1

79K 4.3K 154
                                    

Zinnia mengerutkan alis saat melihat meja dapur masih kosong. Wanita yang baru saja pulang kerja itu menarik napas tajam menahan kemarahannya. Dengan langkah cepat, ia berjalan menuju kamar di sebelah dapur yang merupakan gudang. Dibukanya pintu dengan kasar sampai anak laki-laki berusia 12 tahun di sana terlonjak kaget.

" I, Ibu? Sudah pulang?"

Tanpa menjawab, Zinnia berjalan kesal ke arah anak itu, lalu menarik rambutnya keras. "Emang kamu pikir saya siapa, hah?! Kenapa kamu belum siapin makan?? Sebentar lagi suami saya pulang. Kamu mau dibikin babak belur lagi?"

Anak itu menggeleng cepat, "Maaf bu, aku lagi nggak enak badan."

Zinnia membuang napas kasar, "Sakit lagi? Dasar ngerepotin. Kamu pikir alasan kamu sakit bisa diterima di dunia ini? Kamu tahukan, orang sakit itu nggak berguna, yang ada cuma nyusahin. Kalau nggak mau diusir sekarang juga, cepat buat makan sekarang. Ngga ada yang peduli sama sakitmu itu."

Anak itu menelan ludahnya sambil sesekali terbatuk.

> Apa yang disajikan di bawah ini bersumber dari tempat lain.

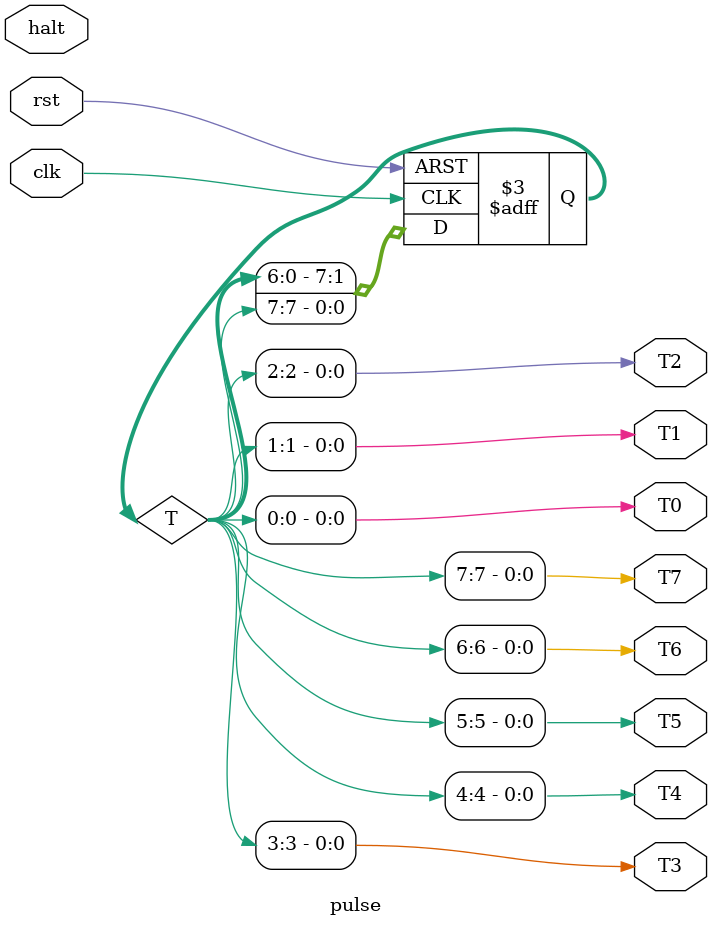
<source format=v>
`timescale 1ns / 1ps


module pulse(
input wire clk,
input wire rst,
input wire halt,
output wire T0,T1,T2,T3,T4,T5,T6,T7
);
reg [7:0] T=8'd1;
assign T0=T[0];
assign T1=T[1];
assign T2=T[2];
assign T3=T[3];
assign T4=T[4];
assign T5=T[5];
assign T6=T[6];
assign T7=T[7];
always @( posedge clk or  posedge rst)
begin
if(rst)
   begin T<=8'd1;end 
//else if(halt)
//   begin T=8'hxx;  end
else 
  begin
  T[0]<=T[7];
  T[1]<=T[0];
  T[2]<=T[1];
  T[3]<=T[2];
  T[4]<=T[3];
  T[5]<=T[4];
  T[6]<=T[5];
  T[7]<=T[6];
  end
end
endmodule

</source>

Nafasnya terasa sesak sejak kemarin dan ia baru mencoba berbaring sebentar setelah membersihkan seluruh rumah besar itu. Dengan langkah berat, ia berjalan menuju dapur dan memulai kegiatan memasaknya. Menyakitkan sekali rasanya, saat nafasnya sedang satu-satu begini ia harus tetap menguatkan diri agar tidak diusir.

Kalau diusir, ke mana lagi ia akan pulang? Ia tidak mengenal keluarganya satupun karena setiap ada pertemuan keluarga ia dikurung di dalam kamarnya yang merupakan sebuah gudang. Ia tidak bisa minta tolong pada siapapun karena ia tidak dekat dengan siapa-siapa. Dengan keadaannya yang penyakitan ini juga pasti tidak ada yang mau merawatnya. Karena, bahkan ibunya saja menolaknya mentah-mentah.

Saat ia hampir menyelesaikan masakannya, terdengar suara pintu depan terbuka.  Tangannya yang menggenggam spatula menjadi kaku. Ia tahu yang datang adalah kakaknya, terbukti dari suara ibu yang menyambut dengan ceria. Ia buru-buru menuangkan sayur yang dimasaknya ke mangkuk dan meletakkannya di meja sebelum kakaknya datang menghampirinya.

"Makan apa kita, bu?"

Suara laki-laki remaja mendekat ke arah dapur. Anak itu langsung berlari menuju kamarnya dan menutupnya. Kemarin ia ditendang habis-habisan oleh kakaknya hanya karena muncul di hadapannya. Ia masih sakit, nafasnya sesak, ia tidak mau mencari masalah walaupun perutnya terasa lapar dan ia juga ingin diberikan senyum manis oleh ibu seperti yang didapatkan oleh kakaknya.

Kenapa ia tidak pernah mendapatkannya padahal ia yang lebih sering membantu ibu? Ia yang lebih sering disuruh oleh ibu mengerjakan pekerjaan rumah, kenapa ibunya tetap tidak menyayanginya? Apa karena ia penyakitan? Tapi ia juga tidak mau sakit. Rasanya tidak enak dan tidak ada yang mau memeluknya saat ia sedang kesakitan. Yang ada malah ayah dan ibunya memakinya seolah ia beban yang seharusnya tidak ada di dunia ini.

Padahal dulu guru sekolahnya berkata kalau seorang ibu pasti menyayangi anaknya. Kenapa ia tidak disayangi? Apa ia bukan anak ibu? Atau beginilah cara ibunya menyayanginya? Tapi kalau begitu, kenapa cara ibu memperlakukan kakaknya berbeda?

***

Namanya adalah Alvan Athalaric, bungsu dari tiga bersaudara, tapi selalu diperlakukan semena-mena. Dulu saat ia masih kecil, ada Om Vian yang selalu menghiburnya kala menangis sehabis dimarahi oleh ibu. Om Vian juga yang selalu memeluknya saat ia sakit. Om Vian jugalah yang saat itu melarikannya ke rumah sakit saat penyakitnya pertama kali muncul. Baginya, Om Vian adalah pahlawannya. Tapi kini Om Vian sudah pergi. Kata bu guru, orang baik disayang oleh Allah, jadi Allah panggil Om Vian duluan. Karena itulah sekarang Al selalu belajar menjadi anak baik, agar ia bisa selalu mendoakan Om Vian. Serta agar Allah juga menyayanginya dan memanggilnya lebih cepat.